Monday, August 22, 2005

Narm RIP


I am haunted by the end of last night's series finale of Six Feet Under. The image of Claire driving off down the 10, on her way to a new life in NYC, the future that she can't see or anticipate unfolding as she goes. I like the sense of the unforeseen, the idea of a full, rich life's worth of happiness and experience just waiting for us to get there, even if we can't see it coming. The idea of possibility, of renewal and fulfillment hidden behind a curtain of difficulty, was beautifully played out. Even when things are seriously fucked up, they will come aright again.
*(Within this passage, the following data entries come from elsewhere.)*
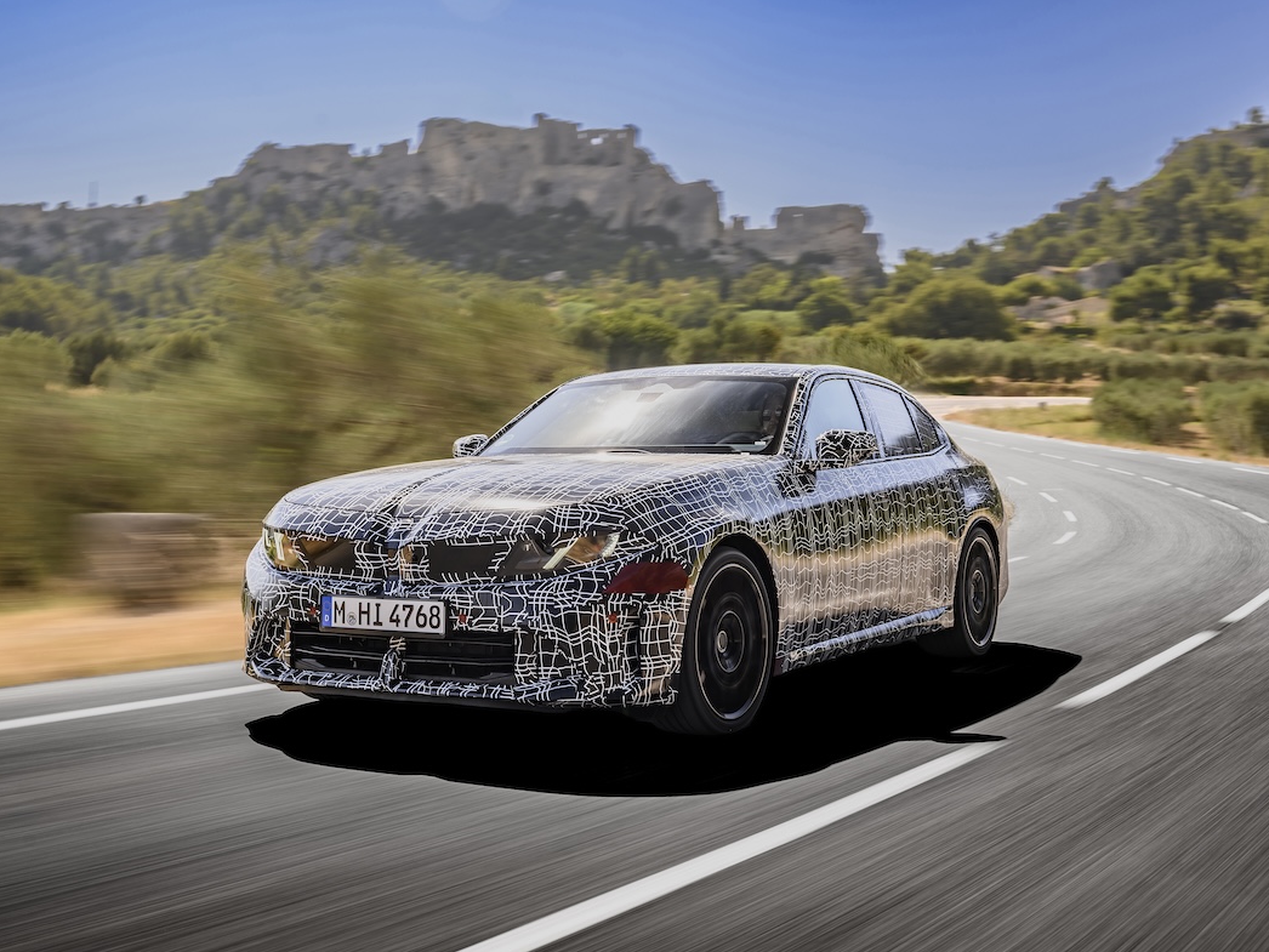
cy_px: 483
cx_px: 607
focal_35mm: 43
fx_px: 1577
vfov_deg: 33.6
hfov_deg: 43.8
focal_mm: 39
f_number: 8
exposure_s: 1/15
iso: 40
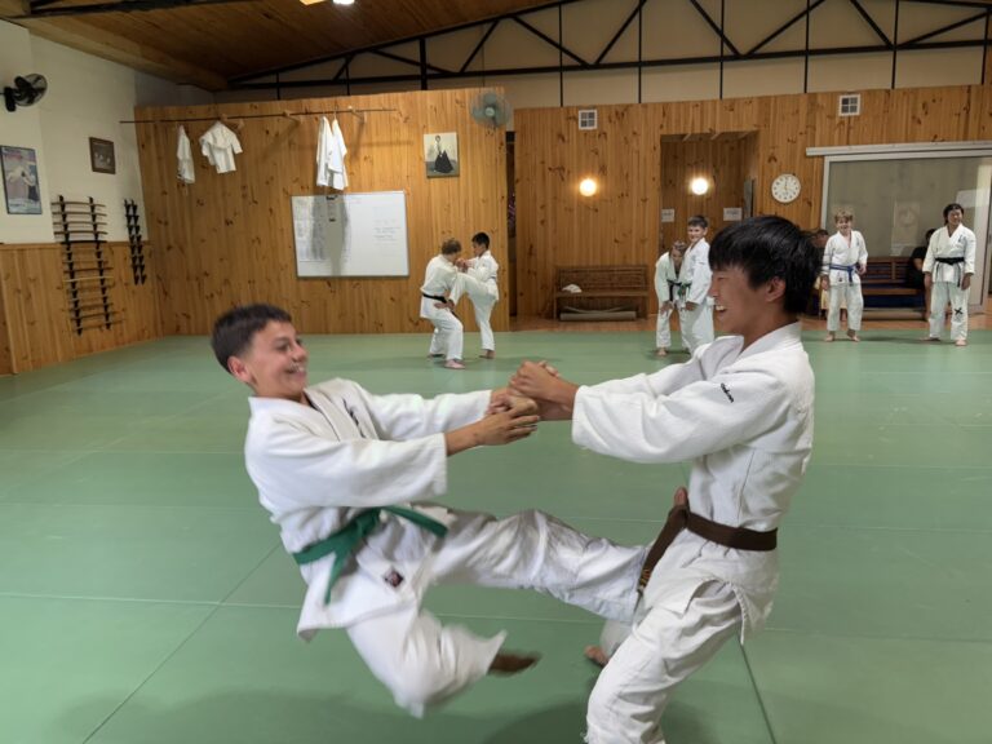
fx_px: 745
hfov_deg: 67.3
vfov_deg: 53.1
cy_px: 372
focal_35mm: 26
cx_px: 496
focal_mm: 5.96
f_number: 1.6
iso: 80
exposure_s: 1/100
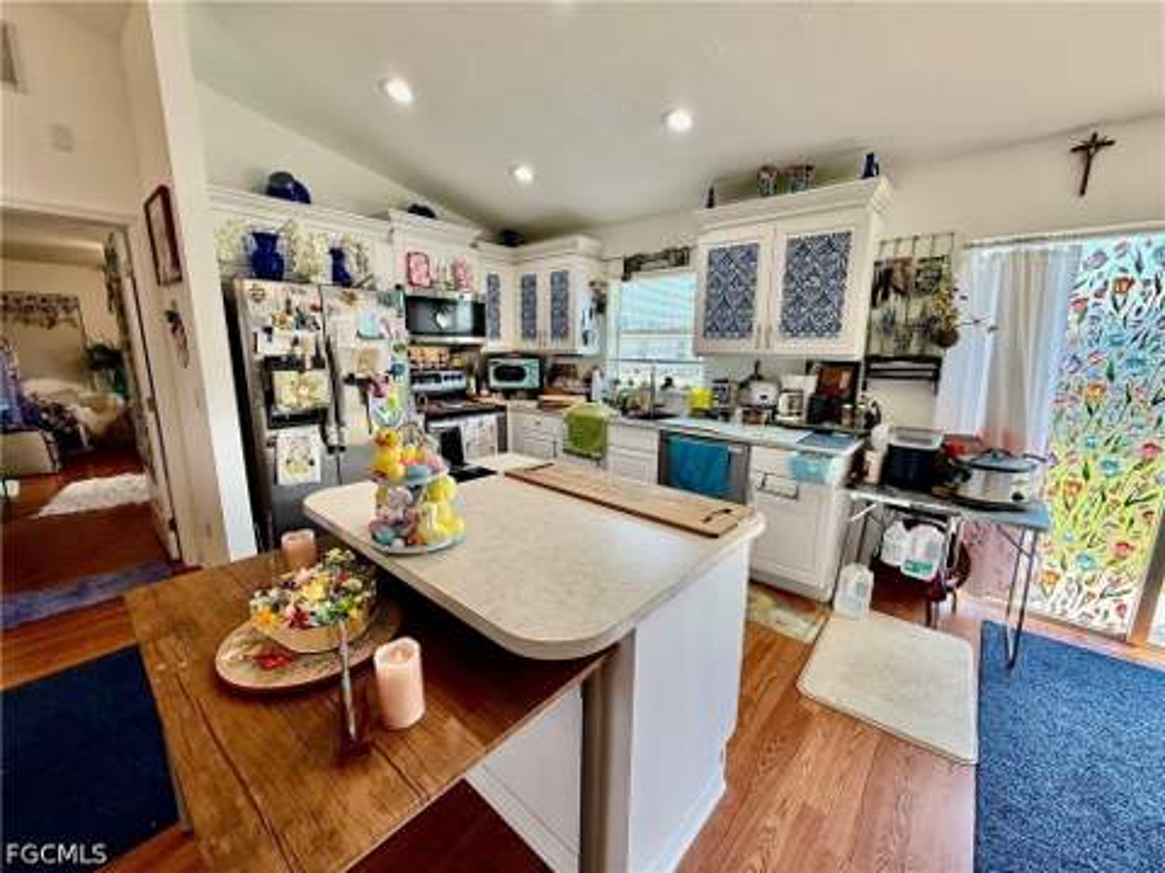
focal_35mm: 14
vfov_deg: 85.7
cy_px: 436
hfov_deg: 102.1
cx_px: 582
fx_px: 471
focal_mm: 2.22
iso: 80
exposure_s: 1/99
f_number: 2.2
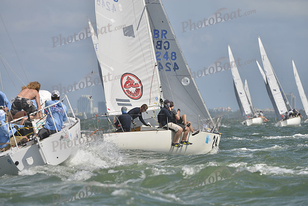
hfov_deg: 5.7
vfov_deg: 3.8
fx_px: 3081
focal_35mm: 360
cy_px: 103
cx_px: 154
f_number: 8
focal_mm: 360
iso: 200
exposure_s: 1/1000
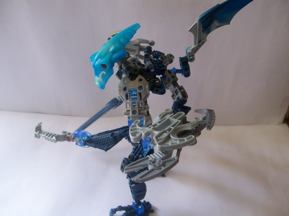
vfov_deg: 39.7
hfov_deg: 51.4
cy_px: 108
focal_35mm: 36
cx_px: 144
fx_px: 301
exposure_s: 1/60.8
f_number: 2.7
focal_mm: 6
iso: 80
It's disarming how things come full circle in ways you don't expect. I watched the very first episode of SFU with Glenn in our first apartment in Arlington a million years ago. It became our Sunday night ritual, and his interpretive dance to the opening theme was our in joke. I stopped watching during the fourth season, when the show got too negative and macabre for me, and I struggled through this season, supplementing the actual show with reading recaps online. But I'm glad I watched last night. When a show that's been a part of your life wraps for good, that ending can be unexpectedly powerful (which is why I cried like a baby through the last episode of Sex and the City, and why I did NOT cry during the long horror that was the end of Voyager). Curled up on Lunchboy's couch, I alternated between being horrified and touched by the show's final montage. Did we really need to know how all the major characters died? Yes and no. But despite the sadness of seeing Keith get shot and Rico keeling over on a cruise ship, I felt glad to know that they all moved on after Nate died. He really was the evil seed.

I'm not sure if Lunchboy understood why I was on the verge of tears, and I didn't want to get into it. Suffice it to say that the world is a happier place now that Alan Ball has moved on to other projects.